* [Text segment]:

-*-

Sunday, January 13, 2008

Beach balls


(Patroclus asked me to rub my chin in the direction of Echo Beach/Moving Wallpaper. And you don't argue with Patroclus.)

I should have read the instructions first.

Confronted with the first episodes of Echo Beach (ITV's new post-watershed soap) and Moving Wallpaper (ITV's archly postmodern comedy about the making of ITV's new post-watershed soap) I assumed that the latter was the equivalent to the extras on a DVD, or maybe one of those spin-off shows for the benefit of people who can take more Big Brother or Dr Who than government nutritionists would normally recommend. So I watched the soap first, managed to stagger through half an episode and it was shit. I mean, not just Hollyoaks shit, not just cynical, falsely glossy, one-eye-on-the-gossip-columns shit, but Eldorado shit. Albion Market shit.

Then the lovely woman without whom I'd probably be unable to put on my trousers the right way up pointed out that Moving Wallpaper was broadcast first, so maybe I should watch that first. And Moving Wallpaper turned out to be a fairly amusing sitcom about media folk, a bit like Extras, maybe. Although, really, that's not the point, is it? The fact that one show is OK, and one is dire, is swatted into irrelevance by the high-concept 'aboutness' of the whole project. After I'd watched MW, I tried EB again and, although it was still very bad, at least we knew why the hunky harbour master and the Indian barmaid and her off of Footballers Wives were there.

-*-

* [Records for this task]:
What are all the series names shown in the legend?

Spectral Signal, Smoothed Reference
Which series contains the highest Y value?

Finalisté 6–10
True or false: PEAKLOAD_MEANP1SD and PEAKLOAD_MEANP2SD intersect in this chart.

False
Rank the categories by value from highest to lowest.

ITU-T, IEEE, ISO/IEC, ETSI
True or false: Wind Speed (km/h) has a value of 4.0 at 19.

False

-*-

* [Work order 1]:
Pick out every line of the listing that contains the word "value", matching case exactly.
* [Work order 2]:
Resume the blog post about Echo Beach and Moving Wallpaper, starting right after its last sentence.
The blog post and the listing have nothing to do with each other.

* [Answer box 1]:
Which series contains the highest Y value?
Rank the categories by value from highest to lowest.
True or false: Wind Speed (km/h) has a value of 4.0 at 19.

* [Answer box 2]:
The thing is, despite all the hoo-ha about ITV taking postmodernism to the masses, MW/EB is doing very little that other show-within-show shows (Extras, Larry Sanders, Annually Retentive) haven't done, apart from splitting the two components. All of them were predicated on the fact that the 'real' show (eg When The Whistle Blows) probably wasn't something you'd bother to watch. If the earlier shows were fruit yogurts, this is Müller Fruit Corner. Not so much groundbreaking, more like painting the floor a slightly different colour.

Of course, there's loads of fun here for media theorists to ponder over which shows and characters are simulacra of the other, and which of them are more real. Is the actress called Suzie Amy, played by the actress called Susie Amy, more real than the producer Jonathan Pope, played by Ben Miller, although the real producer of Echo Beach is called Jonathan Pope? Did someone really nut a picture of Michael Grade, and would they have mentioned if he did?

Unfortunately for the makers, the whole 'real'/'fake' interface has been overtaken by... I was going to say real life, but you know what I mean. Stuff on the news. The WGA strike in the States is an intriguing beast, not least because it's drawing people's attention to what writers actually do. There's a paradox here: when we're watching drama, we know that Bruce Willis or Judi Dench aren't making up their own words, but we suspend disbelief. We know we're doing it but, hey, it's all make believe, innit? But when we watch something that's meant to be 'real' (a talk show or an awards ceremony, for example) we also kid ourselves that Jay Leno or Jon Stewart is coming up with his own quips, and our enjoyment really suffers when we know the whole thing's scripted.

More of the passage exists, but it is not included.